From the author of the library:

But indeed current Symfony integration is not being strict in the same way the validator, is being 'real world' strict; that was discussed during development and was agreed that should be RFC strict so we should try to adhere to that. This means warnings should be treated as valid emails with warnings. [emphasis added]

While it's not entirely clear, I do think that statement supports the idea that Symfony's current usage of the library (using it in "strict" mode) is flawed.

[backbone87]

i would deprecate the strict option in the EmailValidator and introduce a variable mode with a value of simple (symfony internal regex), rfc (external non-strict) or strict (external strict). the strict option then maps to simple if false and strict if true.

[nicolas-grekas]

I like @backbone87's proposal, so this would be a new feature.
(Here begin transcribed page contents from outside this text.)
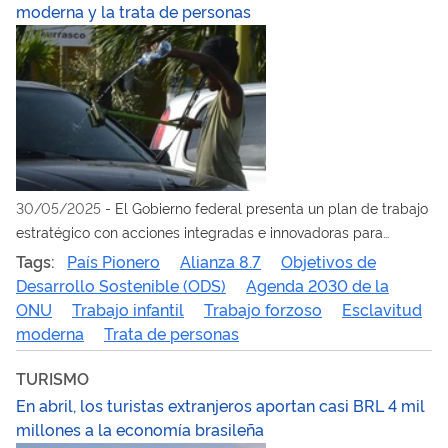
moderna y la trata de personas
30/05/2025
-
El Gobierno federal presenta un plan de trabajo
estratégico con acciones integradas e innovadoras para
alcanzar la Meta 8.7 de la ONU
Tags:
País Pionero
Alianza 8.7
Objetivos de
Desarrollo Sostenible (ODS)
Agenda 2030 de la
ONU
Trabajo infantil
Trabajo forzoso
Esclavitud
moderna
Trata de personas
TURISMO
En abril, los turistas extranjeros aportan casi BRL 4 mil
millones a la economía brasileña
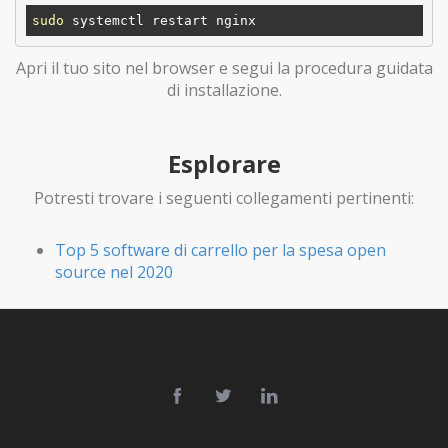
sudo
Apri il tuo sito nel browser e segui la procedura guidata
di installazione.
Esplorare
Potresti trovare i seguenti collegamenti pertinenti:
Top 5 software di carrello per la spesa open
source nel 2020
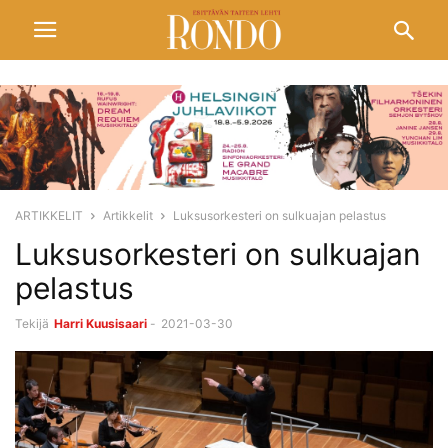
ARTIKKELIT
Artikkelit
Luksusorkesteri on sulkuajan pelastus
Luksusorkesteri on sulkuajan
pelastus
Tekijä
Harri Kuusisaari
-
2021-03-30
I also suggest to add an html5 mode that validates the email against the HTML5 email validation regexp.

[egulias]

I agree with @natechicago 's proposal 1.
Yes, warnings need a thought but the fix could probably improve.
I'm working on v2 of the lib to admit several strategies (something similar to https://github.com/egulias/EmailValidator4J#validation-strategies), instead of flags in the isValidmethod, which could provide all the functionality @backbone87 proposes.

[webmozart]

I like @backbone87's suggestion as well. What do you think about level instead of mode? I think it's easy to think about this option as increasing levels of strictness (even though not technically correct):

level	Description
basic	uses a basic regex
html5	uses the HTML5 regex
rfc	complies to the RFC
rfc-no-warn	complies to the RFC, disallows warnings

Example usage:

/**
 * @Email(level="rfc")
 */
private $email;

[backbone87]

like it, the only change i would make is renaming rfc-no-warn to rfc-strict

[backbone87]

also you could rename level to profile to indicate that there is no order derived from the values

[natechicago]

Thanks for the feedback, everyone. I'll submit a new PR soon to implement the suggestions of @backbone87 and @webmozart .

[webmozart]

like it, the only change i would make is renaming rfc-no-warn to rfc-strict

What is "strict"? I think that word is too arbitrary. "no-warn" is not beautiful, but much more expressive and in line with the RFC.

[backbone87]

didnt read the RFC, if they dont use the "strict" terminology or prefer "warnings" over it, i am fine with it. was just a tought :)

still for profile over level

[natechicago]

Hi all, pull request #18428 implements the new features that were suggested here.

[javiereguiluz]

This looks incredibly over-engineered to me. Validating an email address without sending an actual email is almost impossible ... but then Symfony proposes not only one but four different solutions 😖

[lunetics]

any update on this one?

[xabbuh]

I am closing here as the related PR was rejected and it does not seem that we will change the validator in the future. Though as explained in #18428 (comment) one can simply create their own validator if you have a need for this.